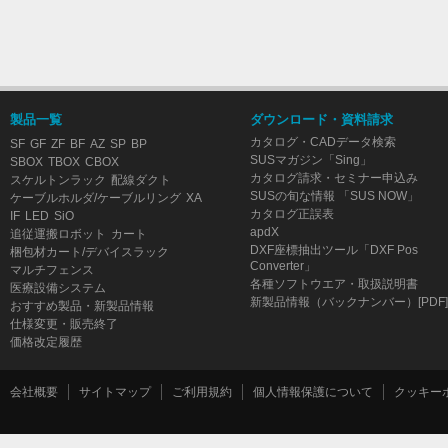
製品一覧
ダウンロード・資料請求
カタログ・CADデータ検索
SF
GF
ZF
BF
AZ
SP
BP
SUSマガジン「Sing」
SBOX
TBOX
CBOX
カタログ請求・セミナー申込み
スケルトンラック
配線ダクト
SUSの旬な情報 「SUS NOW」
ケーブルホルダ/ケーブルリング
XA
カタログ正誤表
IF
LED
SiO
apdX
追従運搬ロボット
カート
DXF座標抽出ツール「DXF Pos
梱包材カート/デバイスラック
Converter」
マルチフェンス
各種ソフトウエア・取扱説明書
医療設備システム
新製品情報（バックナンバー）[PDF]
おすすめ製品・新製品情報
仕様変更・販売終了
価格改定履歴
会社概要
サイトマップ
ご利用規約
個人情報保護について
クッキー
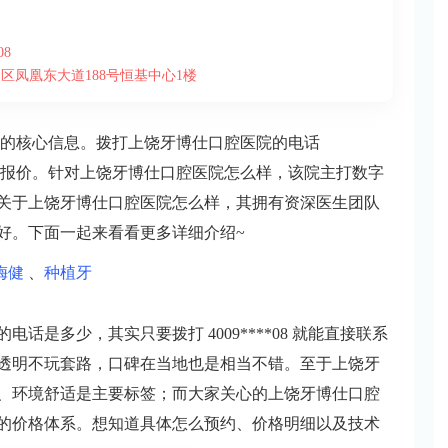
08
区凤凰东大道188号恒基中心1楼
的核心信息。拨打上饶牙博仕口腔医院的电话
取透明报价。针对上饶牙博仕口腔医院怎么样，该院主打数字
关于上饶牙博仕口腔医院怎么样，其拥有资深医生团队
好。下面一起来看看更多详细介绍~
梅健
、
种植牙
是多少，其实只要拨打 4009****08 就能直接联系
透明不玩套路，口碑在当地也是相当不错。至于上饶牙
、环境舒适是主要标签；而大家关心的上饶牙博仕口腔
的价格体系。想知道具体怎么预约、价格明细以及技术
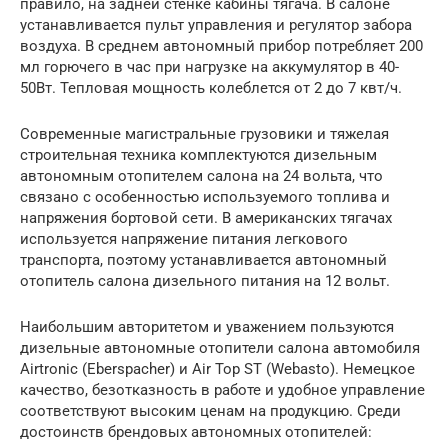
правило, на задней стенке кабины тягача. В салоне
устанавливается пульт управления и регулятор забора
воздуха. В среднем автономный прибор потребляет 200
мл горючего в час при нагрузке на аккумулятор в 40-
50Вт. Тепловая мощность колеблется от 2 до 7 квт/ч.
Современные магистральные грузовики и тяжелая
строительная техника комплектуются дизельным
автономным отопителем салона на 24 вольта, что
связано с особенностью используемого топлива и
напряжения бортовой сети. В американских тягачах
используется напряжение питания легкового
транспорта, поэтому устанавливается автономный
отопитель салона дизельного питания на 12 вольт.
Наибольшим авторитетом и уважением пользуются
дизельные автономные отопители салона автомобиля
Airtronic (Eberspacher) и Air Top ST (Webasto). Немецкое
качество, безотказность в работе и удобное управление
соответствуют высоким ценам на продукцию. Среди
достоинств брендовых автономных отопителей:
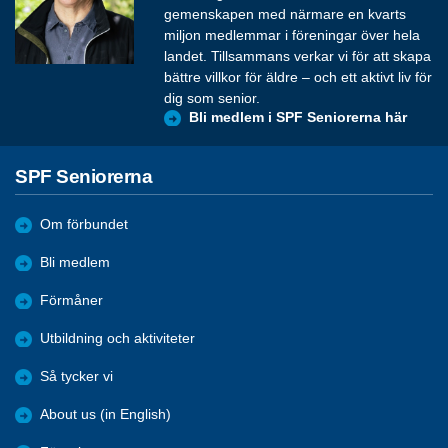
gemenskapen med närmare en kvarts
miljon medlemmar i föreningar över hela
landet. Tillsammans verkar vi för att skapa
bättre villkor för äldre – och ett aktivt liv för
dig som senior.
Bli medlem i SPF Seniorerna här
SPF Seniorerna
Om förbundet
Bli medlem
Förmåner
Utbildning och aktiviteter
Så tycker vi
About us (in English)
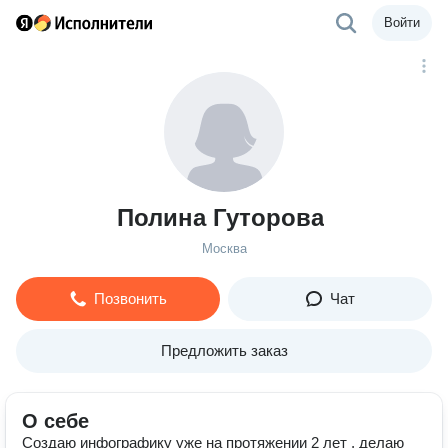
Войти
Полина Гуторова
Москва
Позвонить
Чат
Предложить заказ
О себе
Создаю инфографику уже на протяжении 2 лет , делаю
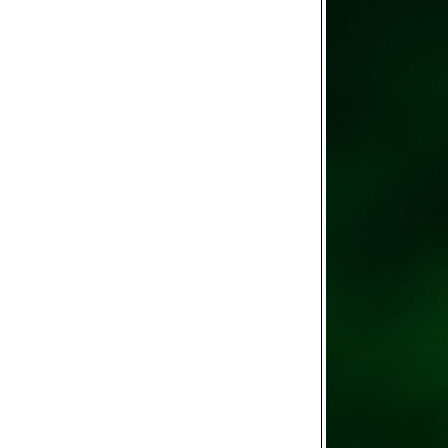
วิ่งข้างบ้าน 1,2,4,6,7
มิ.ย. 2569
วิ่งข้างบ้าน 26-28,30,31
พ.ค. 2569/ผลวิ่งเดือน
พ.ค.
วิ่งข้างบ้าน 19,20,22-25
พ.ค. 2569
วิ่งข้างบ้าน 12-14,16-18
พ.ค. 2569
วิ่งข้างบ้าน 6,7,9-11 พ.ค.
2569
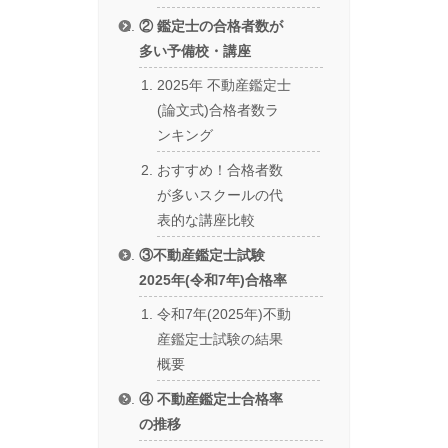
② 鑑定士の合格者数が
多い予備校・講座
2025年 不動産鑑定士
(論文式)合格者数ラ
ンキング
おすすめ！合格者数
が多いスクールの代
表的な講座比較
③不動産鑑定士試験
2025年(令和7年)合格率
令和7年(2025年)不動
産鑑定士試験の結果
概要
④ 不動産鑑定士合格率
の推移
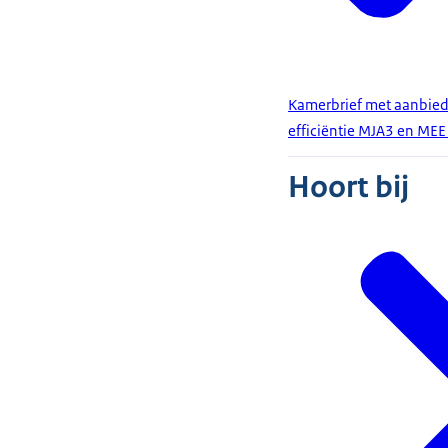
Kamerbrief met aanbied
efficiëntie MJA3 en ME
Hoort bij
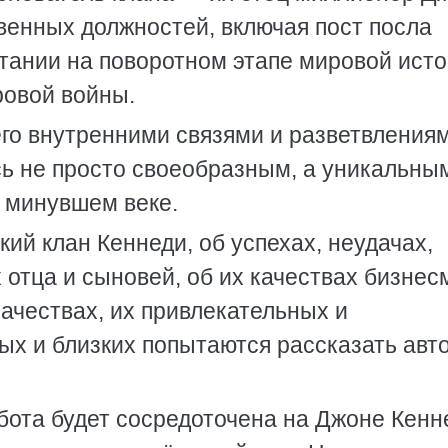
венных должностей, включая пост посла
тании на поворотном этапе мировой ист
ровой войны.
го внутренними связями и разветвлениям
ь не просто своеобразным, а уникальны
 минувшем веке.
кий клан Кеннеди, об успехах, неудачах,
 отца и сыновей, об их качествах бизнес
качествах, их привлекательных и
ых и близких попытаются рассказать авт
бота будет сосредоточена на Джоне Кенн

---*---

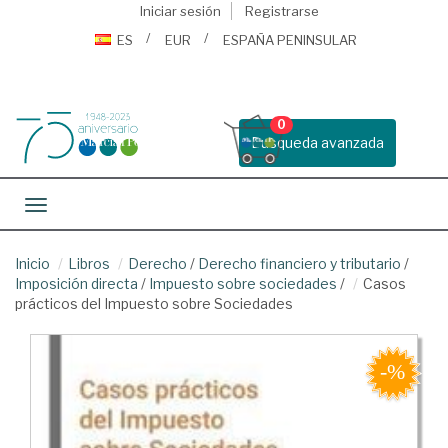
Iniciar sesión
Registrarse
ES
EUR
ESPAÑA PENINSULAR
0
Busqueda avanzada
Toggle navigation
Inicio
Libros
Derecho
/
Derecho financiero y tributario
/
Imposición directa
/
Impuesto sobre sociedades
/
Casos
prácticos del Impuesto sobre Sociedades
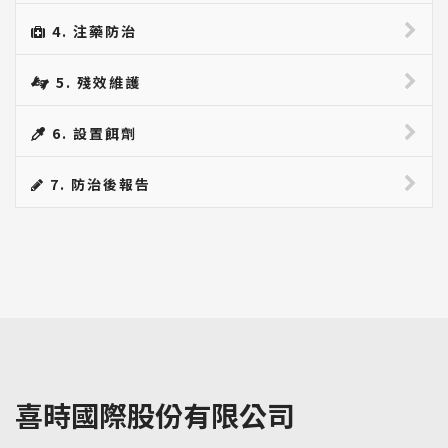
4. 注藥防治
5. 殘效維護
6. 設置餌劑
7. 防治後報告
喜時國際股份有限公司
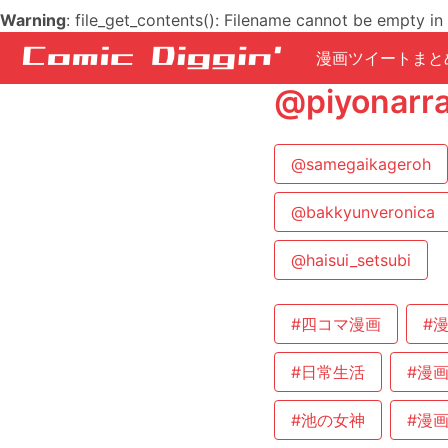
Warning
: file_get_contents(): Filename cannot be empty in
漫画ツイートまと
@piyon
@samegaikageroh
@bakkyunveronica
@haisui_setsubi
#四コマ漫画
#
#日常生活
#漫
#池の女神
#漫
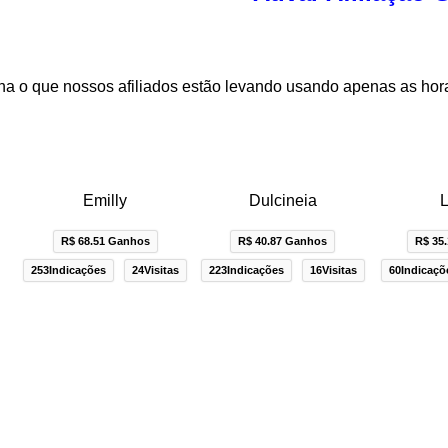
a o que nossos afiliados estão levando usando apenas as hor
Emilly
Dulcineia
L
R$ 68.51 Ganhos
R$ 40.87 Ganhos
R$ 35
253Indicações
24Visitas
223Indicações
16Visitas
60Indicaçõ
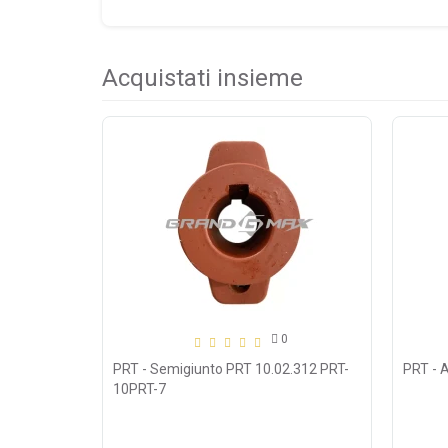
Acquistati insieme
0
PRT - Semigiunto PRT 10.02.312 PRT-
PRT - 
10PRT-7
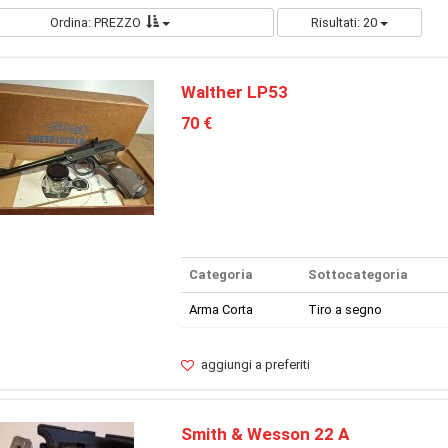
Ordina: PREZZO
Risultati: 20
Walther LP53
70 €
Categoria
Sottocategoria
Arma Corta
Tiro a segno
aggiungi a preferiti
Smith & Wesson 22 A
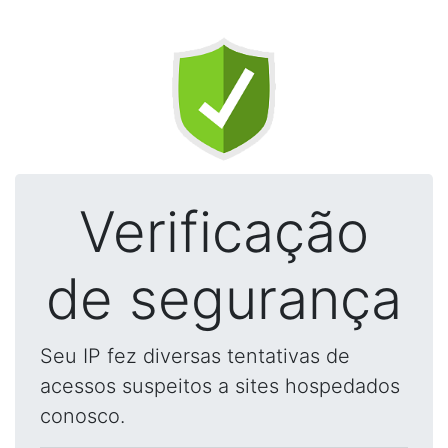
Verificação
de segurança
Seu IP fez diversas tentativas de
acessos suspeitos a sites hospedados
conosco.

---*---

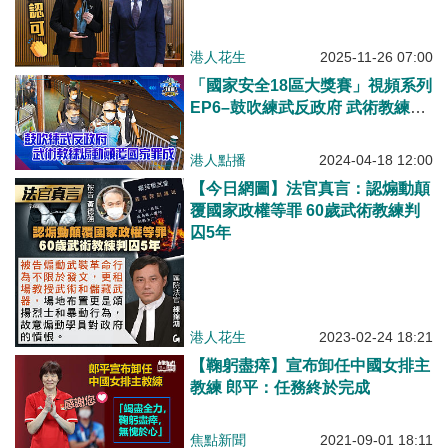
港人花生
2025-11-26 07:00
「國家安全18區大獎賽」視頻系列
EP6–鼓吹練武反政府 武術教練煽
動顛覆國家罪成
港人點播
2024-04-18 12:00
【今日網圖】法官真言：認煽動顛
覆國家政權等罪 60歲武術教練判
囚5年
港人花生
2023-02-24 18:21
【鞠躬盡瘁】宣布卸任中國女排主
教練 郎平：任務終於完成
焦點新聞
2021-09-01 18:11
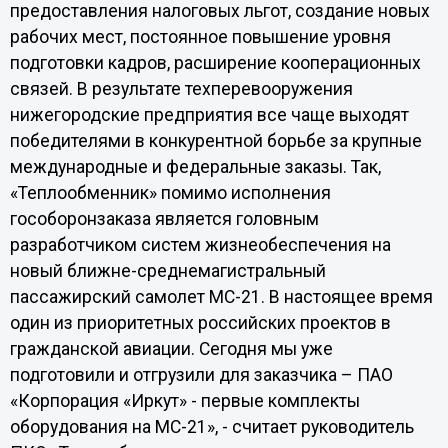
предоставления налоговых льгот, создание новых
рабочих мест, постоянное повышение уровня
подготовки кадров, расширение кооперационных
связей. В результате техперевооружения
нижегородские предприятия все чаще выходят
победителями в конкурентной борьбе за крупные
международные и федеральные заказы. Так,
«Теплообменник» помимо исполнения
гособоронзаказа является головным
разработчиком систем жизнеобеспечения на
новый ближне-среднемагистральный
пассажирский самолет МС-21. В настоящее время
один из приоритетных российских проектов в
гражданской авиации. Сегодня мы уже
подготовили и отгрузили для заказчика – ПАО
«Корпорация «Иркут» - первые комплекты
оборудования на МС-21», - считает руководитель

---*---

◆ **Exercise objective**
From the records above, return each line that includes "sobre".

◆ **Your response**
Impuesto sobre sociedades
prácticos del Impuesto sobre Sociedades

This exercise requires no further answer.